How so? The identity of the speaker is only relevant to ad hominem types. To any thinking person with something to say, the substance of the message is all that matters. Private citizens have a fundamental right to their anonymity, if they so choose.
Stamato responded here:
Of course private citizens have every right to be anonymous but it is also the case that what some, let's say in advocacy pieces that are obscured as objective information, knowing who wrote, who sponsored, etc., let's us in on why these things are appearing... Can't hurt to know that, can it? And, if information is so critically important to share, why not say from whence the information comes?
It seems that some people's anonymity rights are more equal than others. What kind of "right" is consistent with granting Congress the power to selectively violate that right? There are no "buts" about rights, so long as the rights of others are not violated.

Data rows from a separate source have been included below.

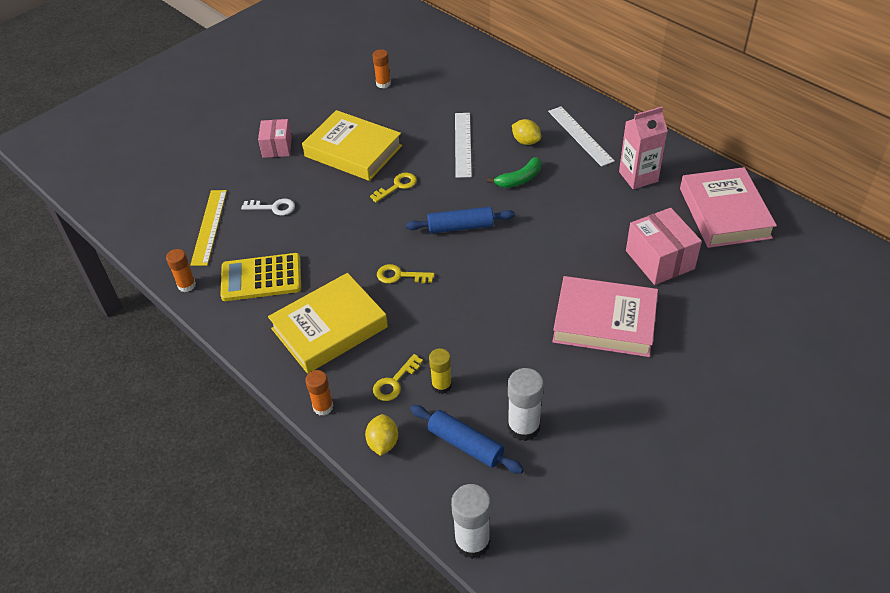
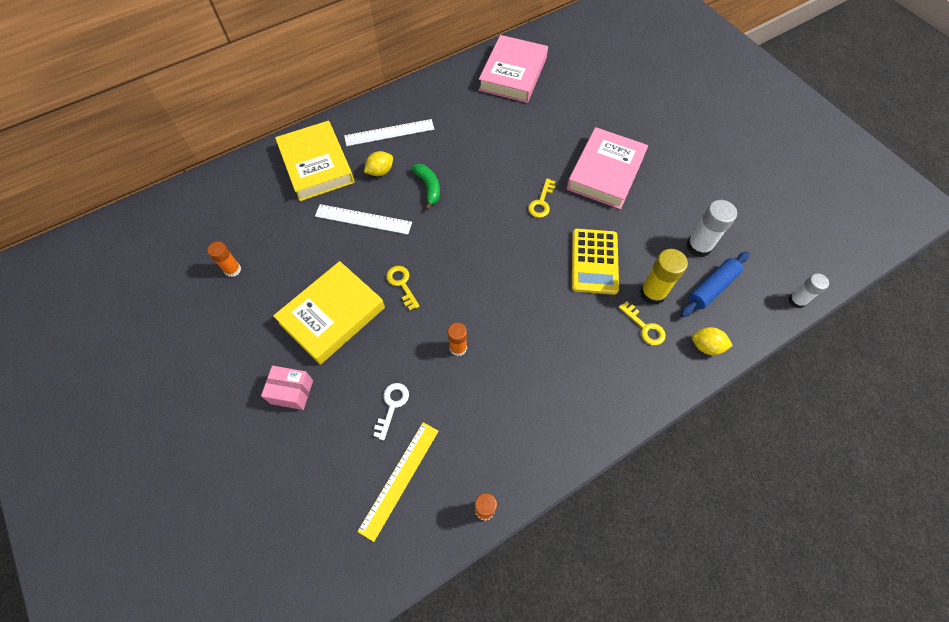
camera: 80 degrees left, 15 degrees up
(209, 227) = (399, 479): yellow ruler -> yellow ruler turned 75 degrees counterclockwise
(261, 278) = (494, 428): yellow calculator -> yellow calculator (594, 261)
(323, 407) = (664, 388): orange glue stick -> orange glue stick (458, 348)
(329, 328) = (574, 371): yellow book -> yellow book (316, 165)
(400, 275) = (522, 302): yellow key -> yellow key (541, 202)
(441, 385) = (652, 293): yellow glue stick -> yellow glue stick, size x1.55
(460, 227) = (474, 243): blue rolling pin -> none
(472, 542) = (796, 300): white glue stick -> white glue stick, size x0.64
(638, 176) = (455, 110): pink carton -> none
(660, 260) = (550, 123): pink box -> none
(724, 213) = (513, 74): pink book -> pink book turned 75 degrees counterclockwise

To make sense of Stamato's comment, let's consider her own column. From the get-go, Stamato's main concern is on who said it, not what is said. Early in the article, Stamato states that "They [the Kochs] do their best to keep their cover [but] the extent of the Koch reach is at least partially revealed in tax filings." Her search of these tax filings reveals that "In 2012, some 200 or so donors managed to cough up $250 million" for the Koch's "Freedom Partners," a "clearinghouse" that funds "their organizations of choice." We find out later the identities of some of these organizations:
They underwrite a huge network of foundations, think tanks and political front groups, including their own political action committee, Americans for Prosperity, and their brothers-in-arms at the Club for Growth, the Heritage Foundation and the Cato Institute.

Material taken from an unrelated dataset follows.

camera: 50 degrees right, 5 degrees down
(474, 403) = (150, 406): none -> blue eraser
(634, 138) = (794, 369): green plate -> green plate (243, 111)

The common denominator uniting these groups is that they advocate, more or less, free markets, individual liberty, and limited, rights-protecting government. Considering Stamato's hate-drenched smear piece and its ilk, can anyone blame the donors for desiring anonymity? Imagine if Stamato had the identities of those 200 anonymous donors. What would she do with that "critical information?" I think this column answers that question. The smear against the Koch brothers would not be possible if she couldn't uncover their identities from tax filings. Her column, as written, could not happen. Instead, she might actually have to deal with the free market intellectuals and the actual substance of their arguments.
The Koch brothers, of course, do not choose anonymity—and they pay the Left's price. But Charles Koch understands what he's up against. In a Wall Street Journal piece, he wrote:
Instead of encouraging free and open debate, collectivists strive to discredit and intimidate opponents. They engage in character assassination. (I should know, as the almost daily target of their attacks.) This is the approach that Arthur Schopenhauer described in the 19th century, that Saul Alinsky famously advocated in the 20th, and that so many despots have infamously practiced. Such tactics are the antithesis of what is required for a free society—and a telltale sign that the collectivists do not have good answers.
What it boils down to is: Those who demand disclosure, which they euphemistically call "transparency," are more interested in ad hominem—to personally attack the speaker rather than answer what the speaker says—than intellectual combat on the battleground of ideas. Why? The answer is quite transparent: If you don't have a counter-argument to your opponents' ideas, all that's left is ad hominem.